## [EXERCISE GOAL]
The stretch from the line with "pedestrian @ locate(156, 48, 170, 76) 968" through the line with "pedestrian @ locate(40, 58, 51, 76)" in the records below: write it out exactly, and nothing else.

## [PROVIDED DATA]
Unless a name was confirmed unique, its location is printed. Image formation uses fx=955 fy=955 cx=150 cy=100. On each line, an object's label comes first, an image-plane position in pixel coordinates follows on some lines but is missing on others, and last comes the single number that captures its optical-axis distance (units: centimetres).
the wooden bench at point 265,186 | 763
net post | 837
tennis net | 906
==
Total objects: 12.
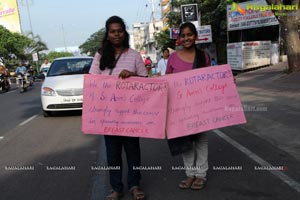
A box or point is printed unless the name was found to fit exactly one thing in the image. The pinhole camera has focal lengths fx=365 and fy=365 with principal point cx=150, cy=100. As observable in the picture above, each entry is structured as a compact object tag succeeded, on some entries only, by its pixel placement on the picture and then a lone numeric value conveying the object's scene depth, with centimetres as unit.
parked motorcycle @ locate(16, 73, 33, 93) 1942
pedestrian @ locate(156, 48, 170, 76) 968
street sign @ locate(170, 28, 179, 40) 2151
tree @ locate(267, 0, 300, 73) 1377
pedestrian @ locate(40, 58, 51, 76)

## [EXERCISE ANSWER]
pedestrian @ locate(156, 48, 170, 76) 968
street sign @ locate(170, 28, 179, 40) 2151
tree @ locate(267, 0, 300, 73) 1377
pedestrian @ locate(40, 58, 51, 76)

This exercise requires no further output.